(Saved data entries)
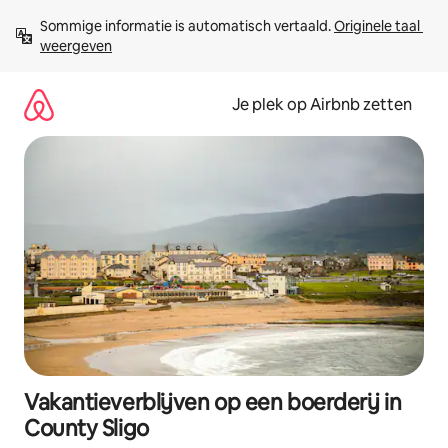
Ga
Sommige informatie is automatisch vertaald. 
Originele taal 
direct
weergeven
naar
inhoud
Je plek op Airbnb zetten
Vakantieverblijven op een boerderij in
County Sligo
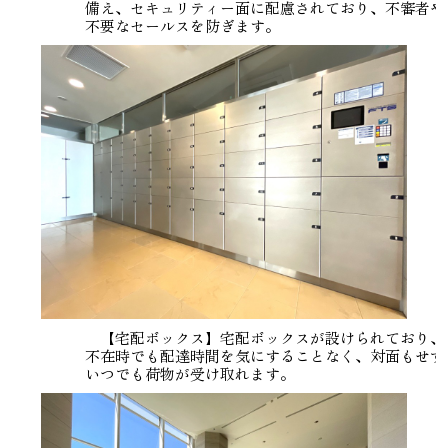
備え、セキュリティー面に配慮されており、不審者や
不要なセールスを防ぎます。
【宅配ボックス】宅配ボックスが設けられており、
不在時でも配達時間を気にすることなく、対面もせず
いつでも荷物が受け取れます。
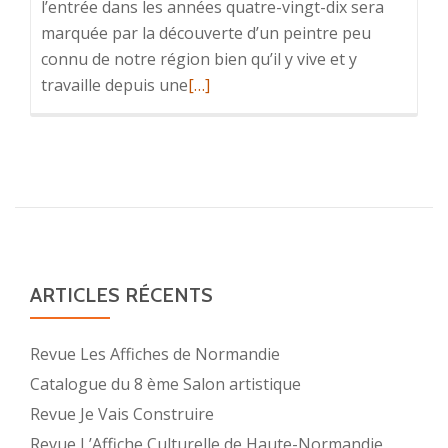
l’entrée dans les années quatre-vingt-dix sera
marquée par la découverte d’un peintre peu
connu de notre région bien qu’il y vive et y
En
travaille depuis une
[…]
savoir
plus
surRevue
L’Affiche
Culturelle
de
Haute-
Normandie
ARTICLES RÉCENTS
Revue Les Affiches de Normandie
Catalogue du 8 ème Salon artistique
Revue Je Vais Construire
Revue L’Affiche Culturelle de Haute-Normandie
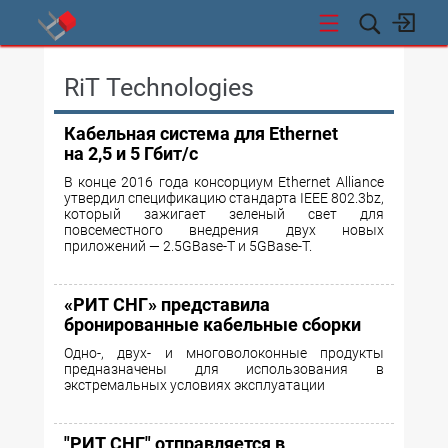
СТИ
RiT Technologies
Кабельная система для Ethernet
на 2,5 и 5 Гбит‍/‍с
В конце 2016 года консорциум Ethernet Alliance
утвердил спецификацию стандарта IEEE 802.3bz,
который зажигает зеленый свет для
повсеместного внедрения двух новых
приложений — 2.5GBase-T и 5GBase-T.
«РИТ СНГ» представила
бронированные кабельные сборки
Одно-, двух- и многоволоконные продукты
предназначены для использования в
экстремальных условиях эксплуатации
"РИТ СНГ" отправляется в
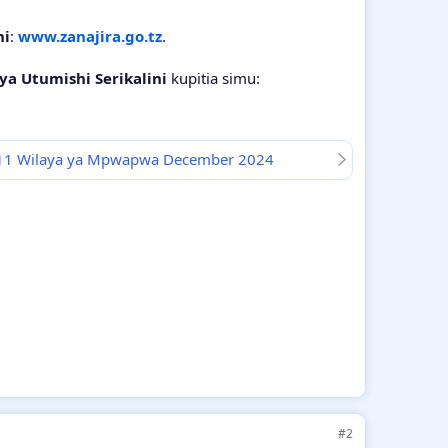
ni
:
www.zanajira.go.tz
.
ya Utumishi Serikalini
kupitia simu:
i 11 Wilaya ya Mpwapwa December 2024
#2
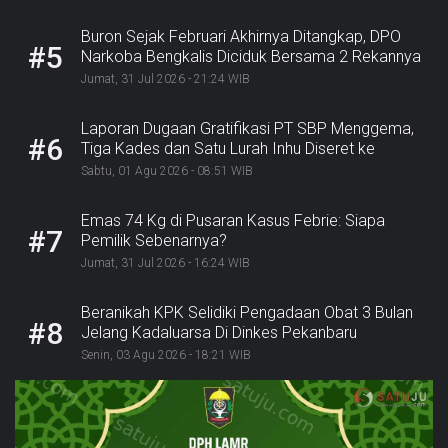
Buron Sejak Februari Akhirnya Ditangkap, DPO
#5
Narkoba Bengkalis Diciduk Bersama 2 Rekannya
Jumat, 31 Jul 2026 - 21:24 WIB
Laporan Dugaan Gratifikasi PT SBP Menggema,
#6
Tiga Kades dan Satu Lurah Inhu Diseret ke
Kejaksaan
Sabtu, 01 Agu 2026 - 08:51 WIB
Emas 74 Kg di Pusaran Kasus Febrie: Siapa
#7
Pemilik Sebenarnya?
Jumat, 31 Jul 2026 - 16:24 WIB
Beranikah KPK Selidiki Pengadaan Obat 3 Bulan
#8
Jelang Kadaluarsa Di Dinkes Pekanbaru
Senin, 03 Agu 2026 - 18:21 WIB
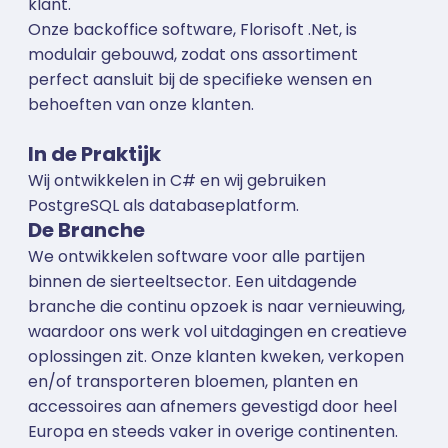
klant.
Onze backoffice software, Florisoft .Net, is
modulair gebouwd, zodat ons assortiment
perfect aansluit bij de specifieke wensen en
behoeften van onze klanten.
In de Praktijk
Wij ontwikkelen in C# en wij gebruiken
PostgreSQL als databaseplatform.
De Branche
We ontwikkelen software voor alle partijen
binnen de sierteeltsector. Een uitdagende
branche die continu opzoek is naar vernieuwing,
waardoor ons werk vol uitdagingen en creatieve
oplossingen zit. Onze klanten kweken, verkopen
en/of transporteren bloemen, planten en
accessoires aan afnemers gevestigd door heel
Europa en steeds vaker in overige continenten.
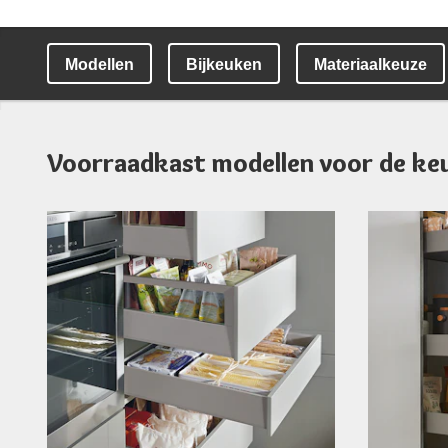
Modellen
Bijkeuken
Materiaalkeuze
Voorraadkast modellen voor de ke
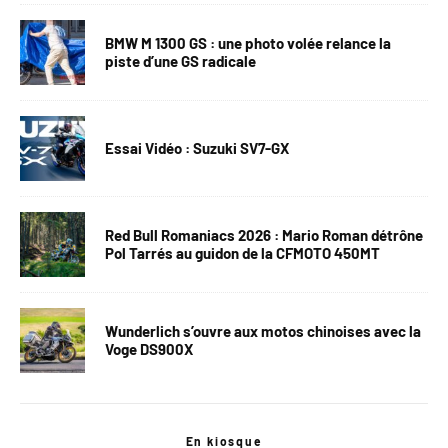
BMW M 1300 GS : une photo volée relance la
piste d’une GS radicale
Essai Vidéo : Suzuki SV7-GX
Red Bull Romaniacs 2026 : Mario Roman détrône
Pol Tarrés au guidon de la CFMOTO 450MT
Wunderlich s’ouvre aux motos chinoises avec la
Voge DS900X
En kiosque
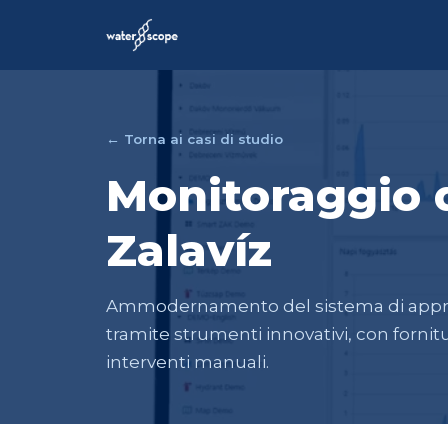
← Torna ai casi di studio
Monitoraggio d
Zalavíz
Ammodernamento del sistema di approvv
tramite strumenti innovativi, con fornit
interventi manuali.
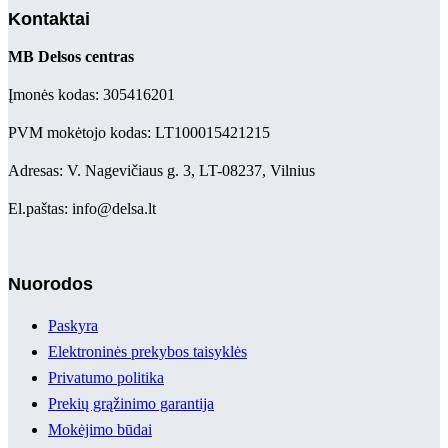
Kontaktai
MB Delsos centras
Įmonės kodas: 305416201
PVM mokėtojo kodas: LT100015421215
Adresas: V. Nagevičiaus g. 3, LT-08237, Vilnius
El.paštas: info@delsa.lt
Nuorodos
Paskyra
Elektroninės prekybos taisyklės
Privatumo politika
Prekių grąžinimo garantija
Mokėjimo būdai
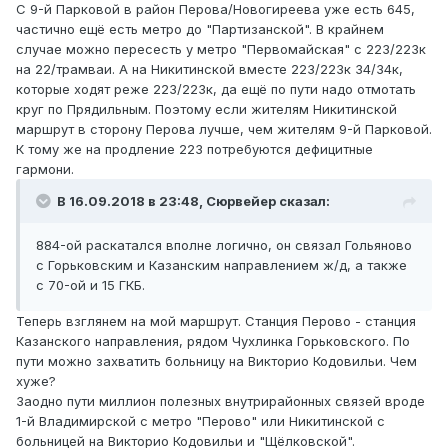
С 9-й Парковой в район Перова/Новогиреева уже есть 645,
частично ещё есть метро до "Партизанской". В крайнем
случае можно пересесть у метро "Первомайская" с 223/223к
на 22/трамваи. А на Никитинской вместе 223/223к 34/34к,
которые ходят реже 223/223к, да ещё по пути надо отмотать
круг по Прядильным. Поэтому если жителям Никитинской
маршрут в сторону Перова лучше, чем жителям 9-й Парковой.
К тому же на продление 223 потребуются дефицитные
гармони.
В 16.09.2018 в 23:48,
Сюрвейер
сказал:
884-ой раскатался вполне логично, он связал Гольяново
с Горьковским и Казанским направлением ж/д, а также
с 70-ой и 15 ГКБ.
Теперь взглянем на мой маршрут. Станция Перово - станция
Казанского направления, рядом Чухлинка Горьковского. По
пути можно захватить больницу на Викторио Кодовильи. Чем
хуже?
Заодно пути миллион полезных внутрирайонных связей вроде
1-й Владимирской с метро "Перово" или Никитинской с
больницей на Викторио Кодовильи и "Щёлковской".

What needs to be done: Retype all of the saved data entries above word for word, leaving out the pictures.

Reply to the exercise:
Ga
Sommige informatie is automatisch vertaald. 
Originele taal 
direct
weergeven
naar
inhoud
Je plek op Airbnb zetten
Vakantieverblijven op een boerderij in
County Sligo
備え、セキュリティー面に配慮されており、不審者や
不要なセールスを防ぎます。
【宅配ボックス】宅配ボックスが設けられており、
不在時でも配達時間を気にすることなく、対面もせず
いつでも荷物が受け取れます。
l’entrée dans les années quatre-vingt-dix sera
marquée par la découverte d’un peintre peu
connu de notre région bien qu’il y vive et y
En
travaille depuis une
[…]
savoir
plus
surRevue
L’Affiche
Culturelle
de
Haute-
Normandie
ARTICLES RÉCENTS
Revue Les Affiches de Normandie
Catalogue du 8 ème Salon artistique
Revue Je Vais Construire
Revue L’Affiche Culturelle de Haute-Normandie
СТИ
RiT Technologies
Кабельная система для Ethernet
на 2,5 и 5 Гбит‍/‍с
В конце 2016 года консорциум Ethernet Alliance
утвердил спецификацию стандарта IEEE 802.3bz,
который зажигает зеленый свет для
повсеместного внедрения двух новых
приложений — 2.5GBase-T и 5GBase-T.
«РИТ СНГ» представила
бронированные кабельные сборки
Одно-, двух- и многоволоконные продукты
предназначены для использования в
экстремальных условиях эксплуатации
"РИТ СНГ" отправляется в
ni
:
www.zanajira.go.tz
.
ya Utumishi Serikalini
kupitia simu:
i 11 Wilaya ya Mpwapwa December 2024
#2
Buron Sejak Februari Akhirnya Ditangkap, DPO
#5
Narkoba Bengkalis Diciduk Bersama 2 Rekannya
Jumat, 31 Jul 2026 - 21:24 WIB
Laporan Dugaan Gratifikasi PT SBP Menggema,
#6
Tiga Kades dan Satu Lurah Inhu Diseret ke
Kejaksaan
Sabtu, 01 Agu 2026 - 08:51 WIB
Emas 74 Kg di Pusaran Kasus Febrie: Siapa
#7
Pemilik Sebenarnya?
Jumat, 31 Jul 2026 - 16:24 WIB
Beranikah KPK Selidiki Pengadaan Obat 3 Bulan
#8
Jelang Kadaluarsa Di Dinkes Pekanbaru
Senin, 03 Agu 2026 - 18:21 WIB
klant.
Onze backoffice software, Florisoft .Net, is
modulair gebouwd, zodat ons assortiment
perfect aansluit bij de specifieke wensen en
behoeften van onze klanten.
In de Praktijk
Wij ontwikkelen in C# en wij gebruiken
PostgreSQL als databaseplatform.
De Branche
We ontwikkelen software voor alle partijen
binnen de sierteeltsector. Een uitdagende
branche die continu opzoek is naar vernieuwing,
waardoor ons werk vol uitdagingen en creatieve
oplossingen zit. Onze klanten kweken, verkopen
en/of transporteren bloemen, planten en
accessoires aan afnemers gevestigd door heel
Europa en steeds vaker in overige continenten.
Modellen
Bijkeuken
Materiaalkeuze
Voorraadkast modellen voor de ke
BMW M 1300 GS : une photo volée relance la
piste d’une GS radicale
Essai Vidéo : Suzuki SV7-GX
Red Bull Romaniacs 2026 : Mario Roman détrône
Pol Tarrés au guidon de la CFMOTO 450MT
Wunderlich s’ouvre aux motos chinoises avec la
Voge DS900X
En kiosque
← Torna ai casi di studio
Monitoraggio d
Zalavíz
Ammodernamento del sistema di approvv
tramite strumenti innovativi, con fornit
interventi manuali.
Kontaktai
MB Delsos centras
Įmonės kodas: 305416201
PVM mokėtojo kodas: LT100015421215
Adresas: V. Nagevičiaus g. 3, LT-08237, Vilnius
El.paštas: info@delsa.lt
Nuorodos
Paskyra
Elektroninės prekybos taisyklės
Privatumo politika
Prekių grąžinimo garantija
Mokėjimo būdai
С 9-й Парковой в район Перова/Новогиреева уже есть 645,
частично ещё есть метро до "Партизанской". В крайнем
случае можно пересесть у метро "Первомайская" с 223/223к
на 22/трамваи. А на Никитинской вместе 223/223к 34/34к,
которые ходят реже 223/223к, да ещё по пути надо отмотать
круг по Прядильным. Поэтому если жителям Никитинской
маршрут в сторону Перова лучше, чем жителям 9-й Парковой.
К тому же на продление 223 потребуются дефицитные
гармони.
В 16.09.2018 в 23:48,
Сюрвейер
сказал:
884-ой раскатался вполне логично, он связал Гольяново
с Горьковским и Казанским направлением ж/д, а также
с 70-ой и 15 ГКБ.
Теперь взглянем на мой маршрут. Станция Перово - станция
Казанского направления, рядом Чухлинка Горьковского. По
пути можно захватить больницу на Викторио Кодовильи. Чем
хуже?
Заодно пути миллион полезных внутрирайонных связей вроде
1-й Владимирской с метро "Перово" или Никитинской с
больницей на Викторио Кодовильи и "Щёлковской".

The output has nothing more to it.